Do you want cancer? This film has it. Do you want suicide? You’ve got it. Do you want to be forced to listen to multiple people waxing poetic about Bob Dylan? Ugh, yeah, it’s got way too much of that.
The film is about several protagonists in interconnected stories that focus on BIG ideas about love and family and how we tell the stories of our lives.
The actors are fantastic all around. Oscar Isaac and Olivia Wilde have really nice chemistry as college sweethearts. Mandy Patinkin has his signature gruff sweetness as Isaac’s father. Antonio Banderas reminds audiences why he’s a star with his intense, smoldering portrayal of Mr. Saccione, a wealthy man who owns an olive vineyard. Like I said, this story goes all over the place. Annette Benning is woefully underutilized as a therapist, and Samuel L. Jackson plays himself in a useless early scene.
One gimmick of interlocking stories should be enough, but this film is suffocated by devices. Even how these characters intersect is so unbelievably farfetched that it borders on laughable (indeed, those are the films early laughs). There’s heavy-handed narration, misdirect scenes, fantasy scenes, flashbacks, lions, tigers, bears… well not the last three, but you get the idea. You even have to suffer through a time lapse look as a child’s face turns into an adult face. There’s so much artifice in this film and being told how one should feel, an overabundance of unrelenting pain that it’s hard to have much time to care about the characters.

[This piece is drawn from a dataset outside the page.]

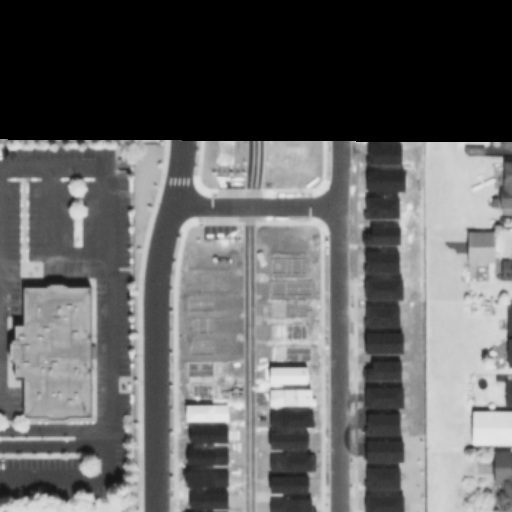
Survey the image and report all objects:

I should point out the female characters are either manic pixie dream girls (Wilde’s Abby) or martyr mothers (Laia Costa as Isabel). For a film that wants audiences to care so much for its characters, it seems to give all the agency to its male protagonists or as it refers to them as “the heroes.”
Even fans of This is Us may find Life Itself too heavy-handed and morose. The only reason to see the film is to realize that all these intriguing actors deserve a hell of a lot better. Even a guest spot on This Is Us would be a huge step up.